Anmeldungsdatum: 07.10.2009
Beiträge: 5044

Beitrag DrStupid Verfasst am: 21. Jul 2022 16:36    Titel: Antworten mit Zitat

Myon hat Folgendes geschrieben:
Man sieht ziemlich klar, dass die Leitfähigkeit des Glases mit steigender Temperatur zunimmt.


Naja, ganz so klar ist das nicht. Wie kann man unterscheiden, ob da wirklich das Glas leitet und nicht nur ein Plasma an der Oberfläche?
Myon



Anmeldungsdatum: 04.12.2013
Beiträge: 5874

Beitrag Myon Verfasst am: 21. Jul 2022 16:42    Titel: Antworten mit Zitat

DrStupid hat Folgendes geschrieben:
Wie kann man unterscheiden, ob da wirklich das Glas leitet und nicht nur ein Plasma an der Oberfläche?

Gut, sicher kann man alleine aufgrund dieses Versuchs nicht sein. Aber weshalb sollte sich das Glas nach Entfernen der Flamme weiter so stark erwärmen, wenn nicht durch die Joulesche Wärme des Stroms, welcher im Glas selber fliesst?
DrStupid



Anmeldungsdatum: 07.10.2009
Beiträge: 5044

Beitrag DrStupid Verfasst am: 21. Jul 2022 17:19    Titel: Antworten mit Zitat

Myon hat Folgendes geschrieben:
Aber weshalb sollte sich das Glas nach Entfernen der Flamme weiter so stark erwärmen, wenn nicht durch die Joulesche Wärme des Stroms, welcher im Glas selber fliesst?
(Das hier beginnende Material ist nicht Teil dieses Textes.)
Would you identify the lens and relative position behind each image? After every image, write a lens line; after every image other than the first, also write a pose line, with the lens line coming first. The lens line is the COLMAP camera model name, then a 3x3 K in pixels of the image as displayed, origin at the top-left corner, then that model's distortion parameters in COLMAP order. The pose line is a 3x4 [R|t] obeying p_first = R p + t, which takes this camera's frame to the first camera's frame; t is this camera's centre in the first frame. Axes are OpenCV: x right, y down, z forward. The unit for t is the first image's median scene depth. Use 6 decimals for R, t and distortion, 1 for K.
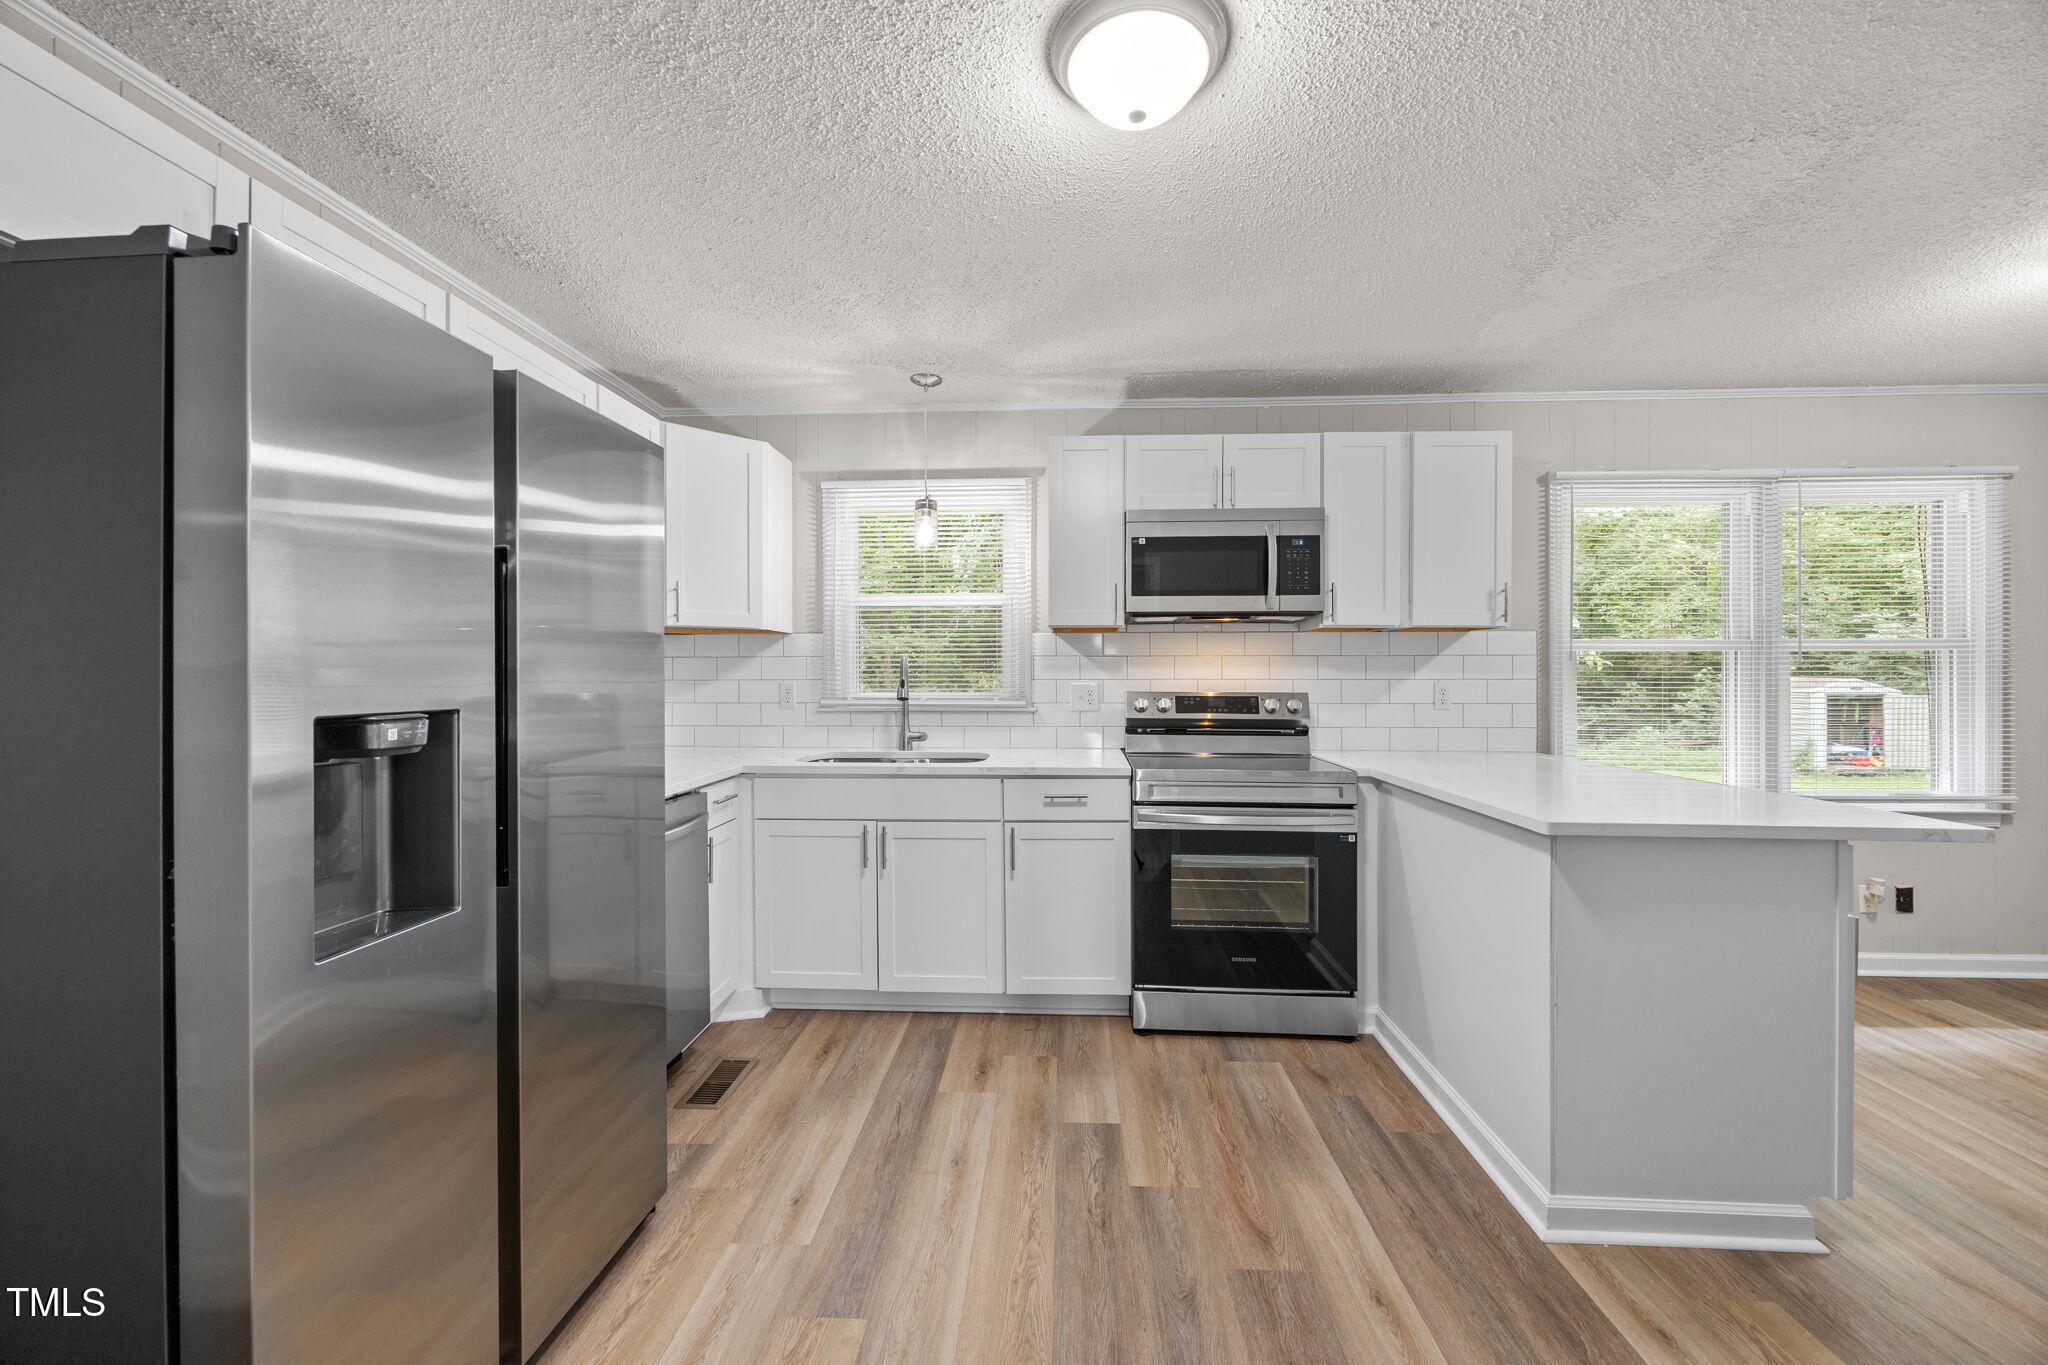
lens RADIAL K [[782.7, 0, 1034.0], [0, 782.7, 678.6], [0, 0, 1]] dist [-0.003875, 0.000257]
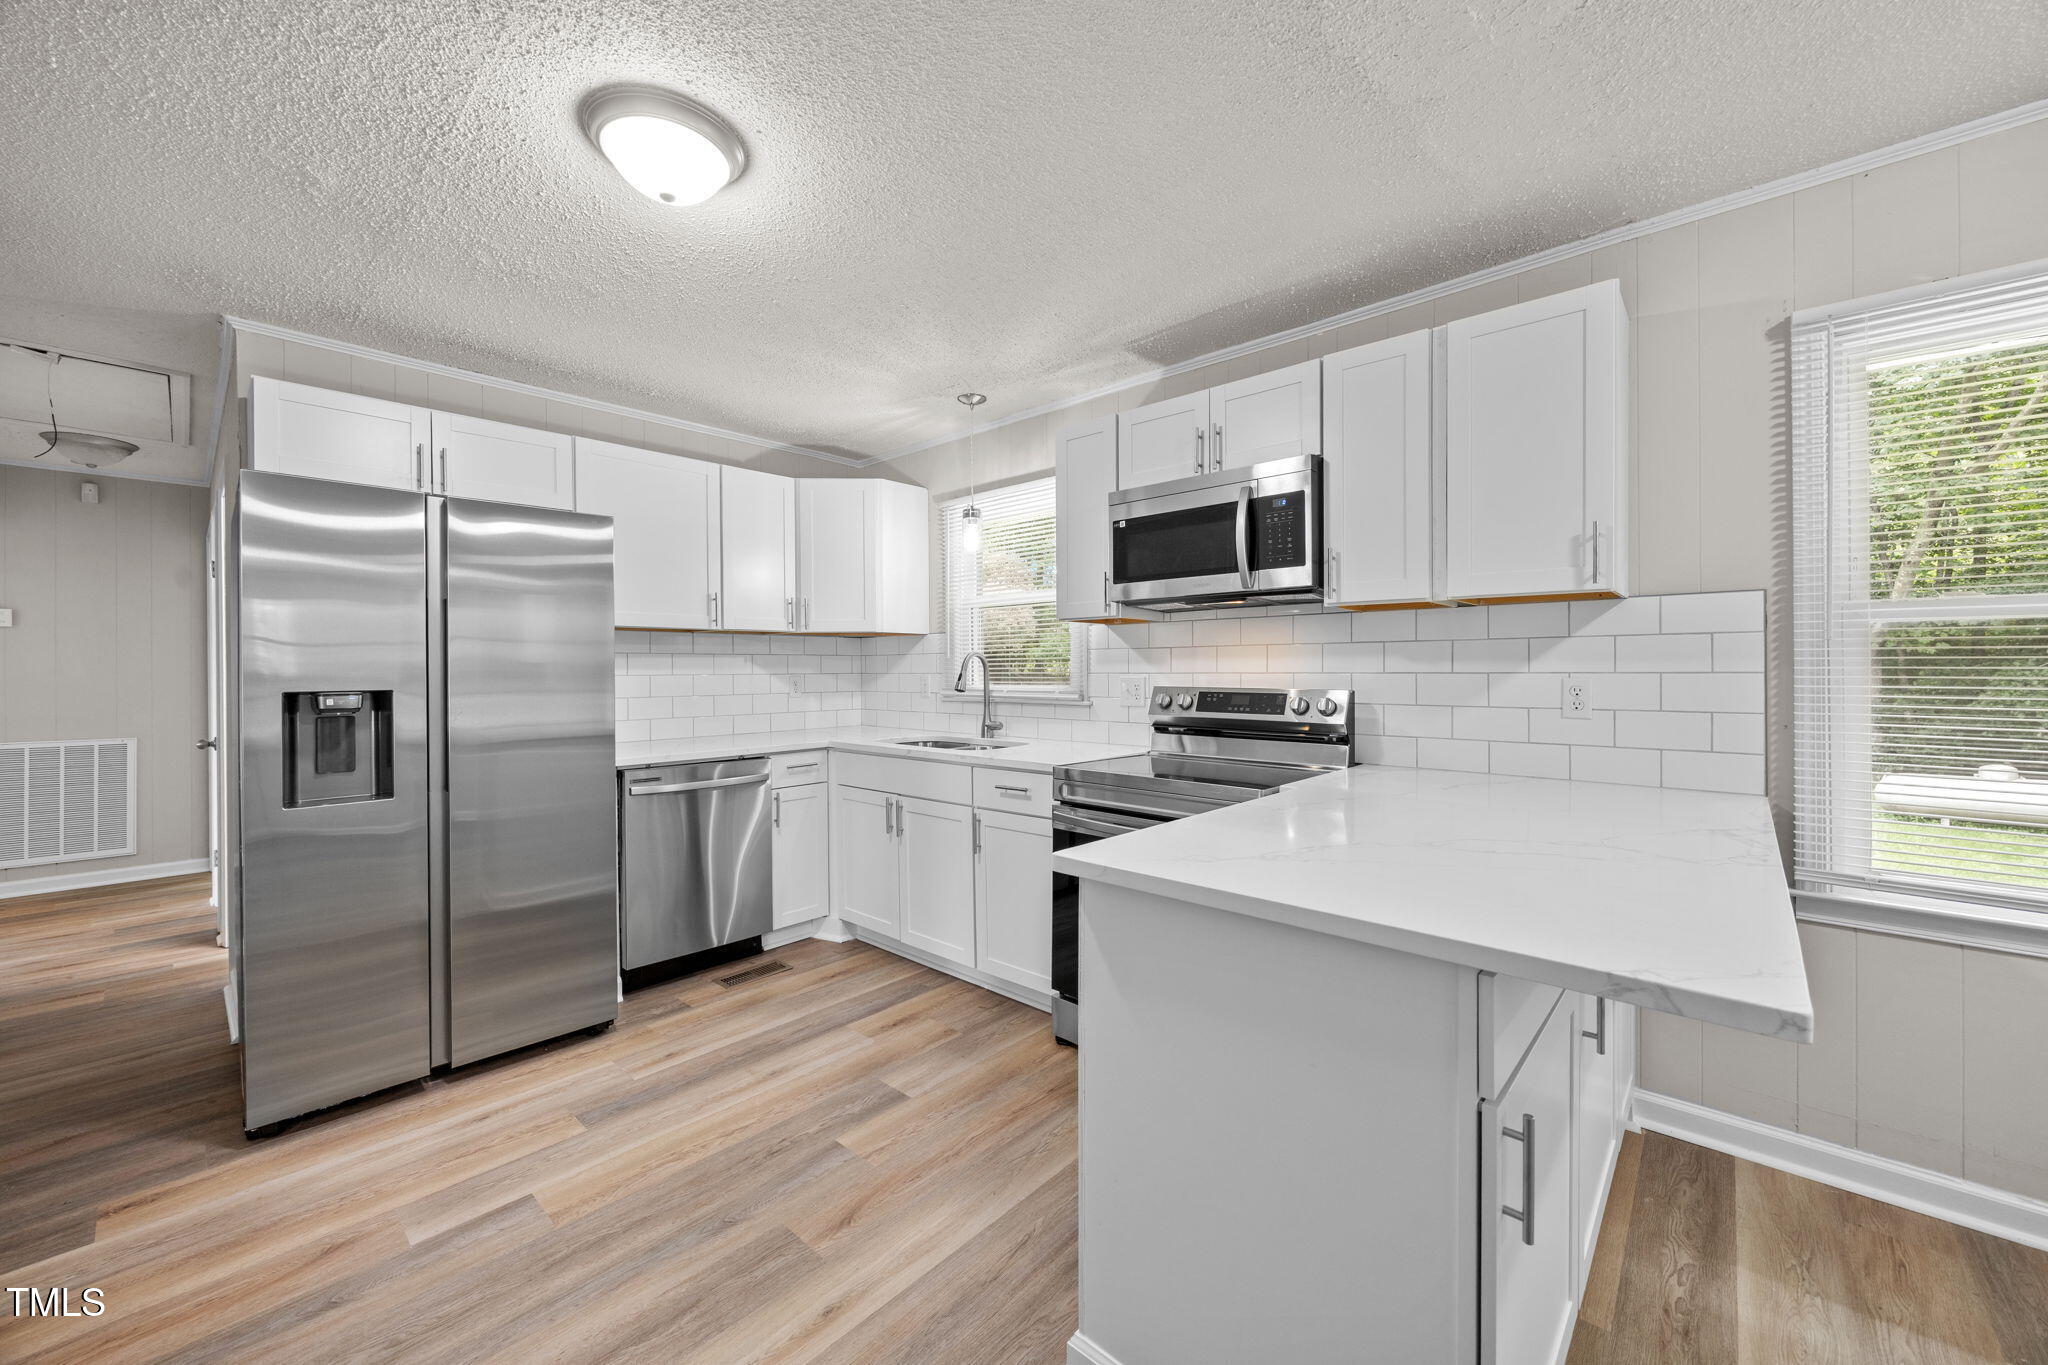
lens RADIAL K [[782.7, 0, 1028.7], [0, 782.7, 676.6], [0, 0, 1]] dist [-0.003875, 0.000257]
pose [[0.774538, 0.002374, -0.632523, 0.646968], [0.001891, 0.999980, 0.006068, -0.000599], [0.632524, -0.005896, 0.774518, 0.211421]]
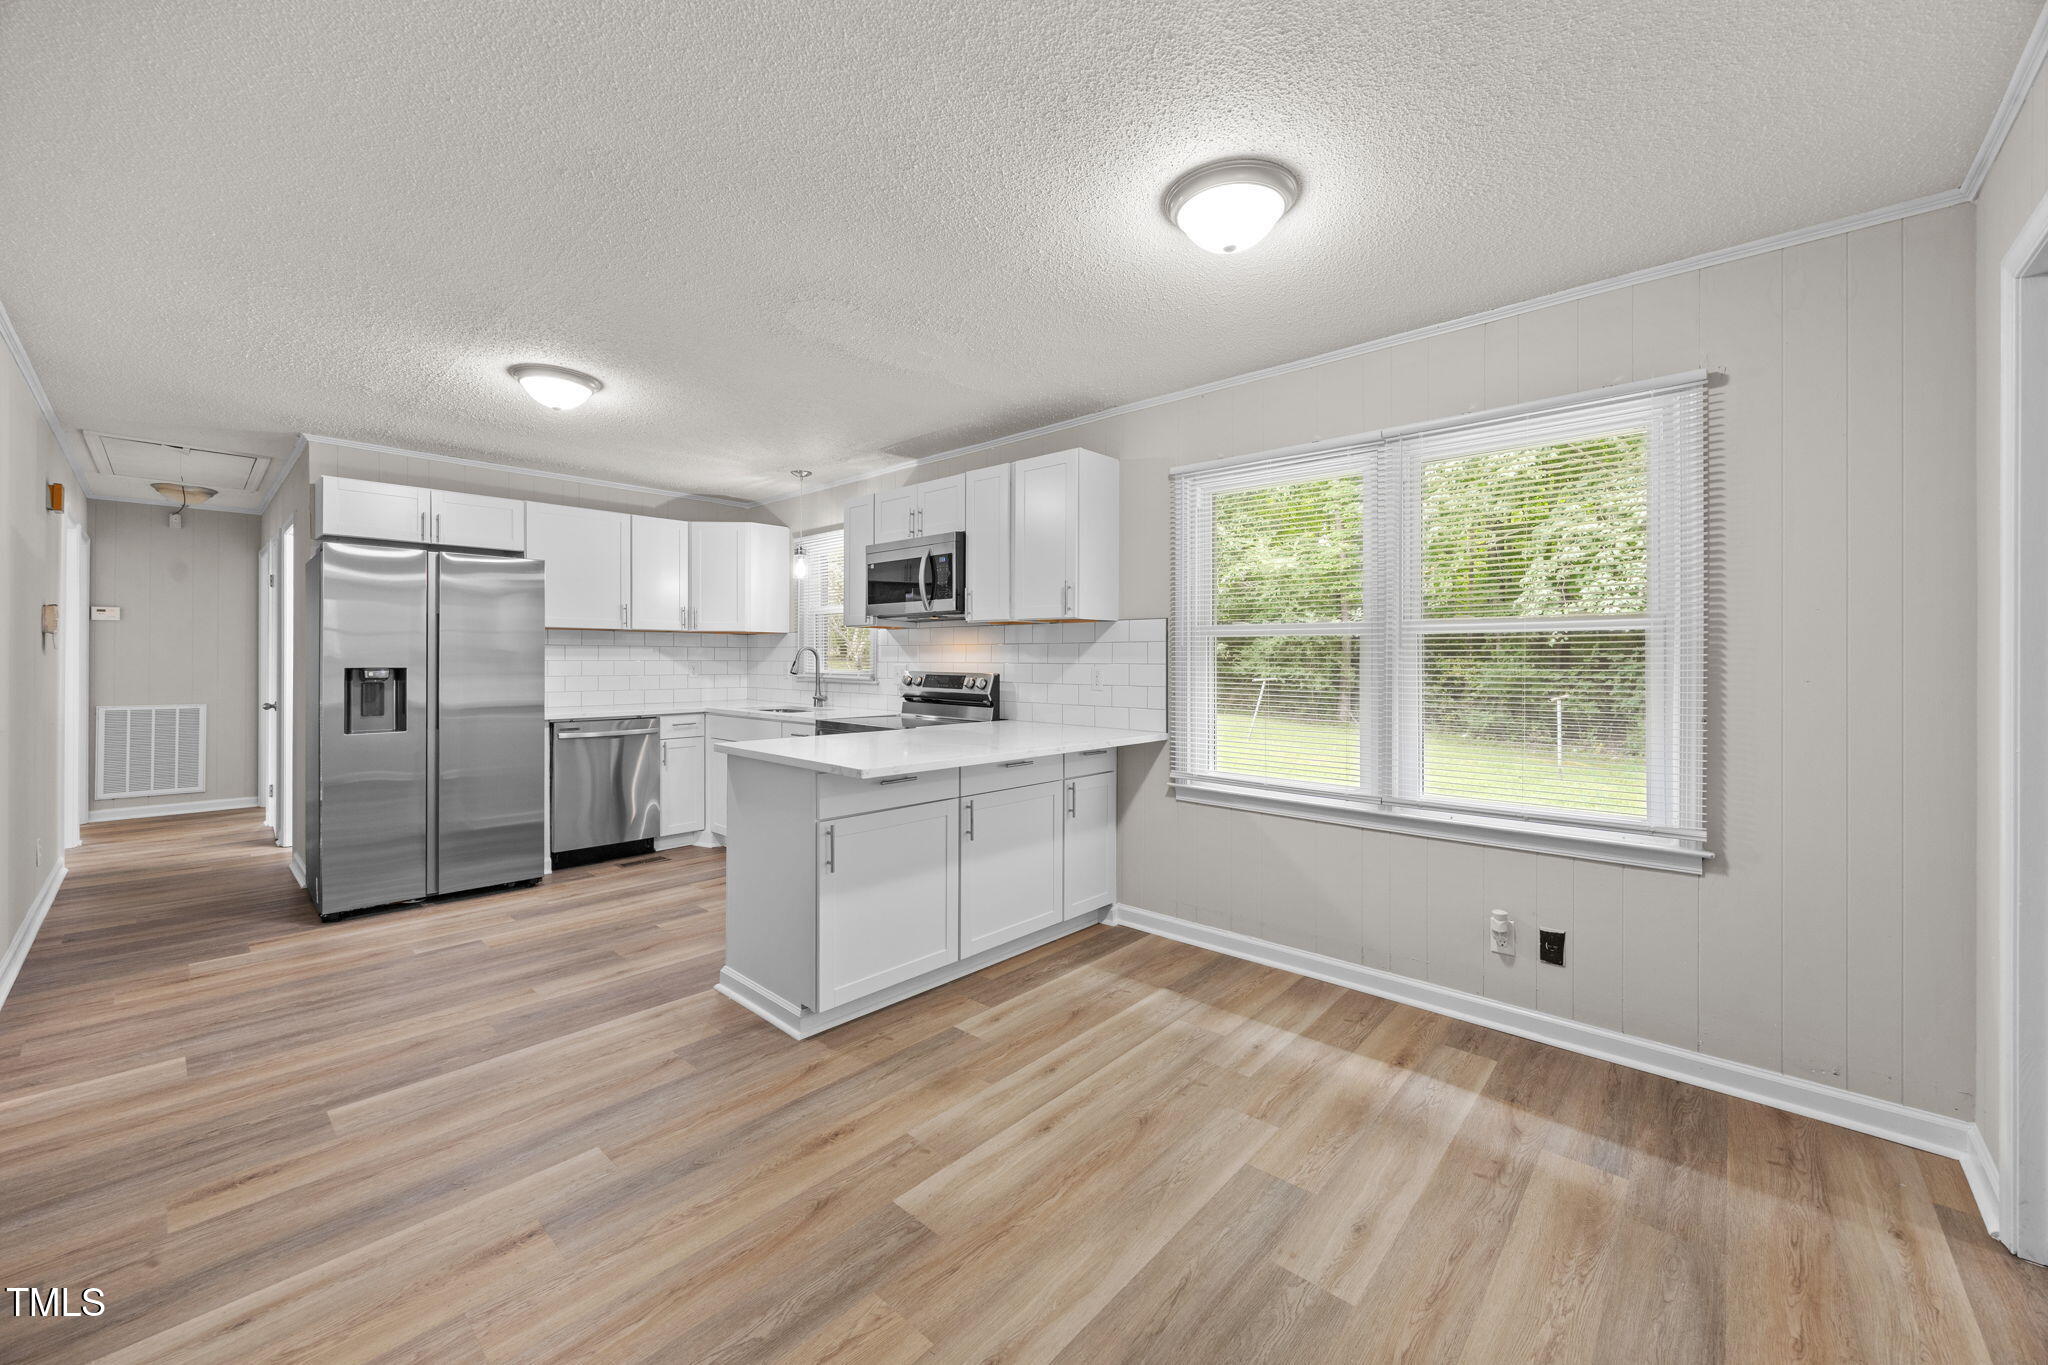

Durch die Joulesche Wärme des Stroms, welcher im Plasma an der Oberfläche des Glases fließt. Das wiederum wird vom heißer werdenden Glas mit immer mehr Ionen gespeist. Um diese Möglichkeit auszuschließen, könnte man den Glasstab senkrecht in eine Glasscheibe einlöten. Dann würde man sehen, ob der Strom direkt durch den Glasstab fließt oder einen Umweg über den Rand der Scheibe nimmt.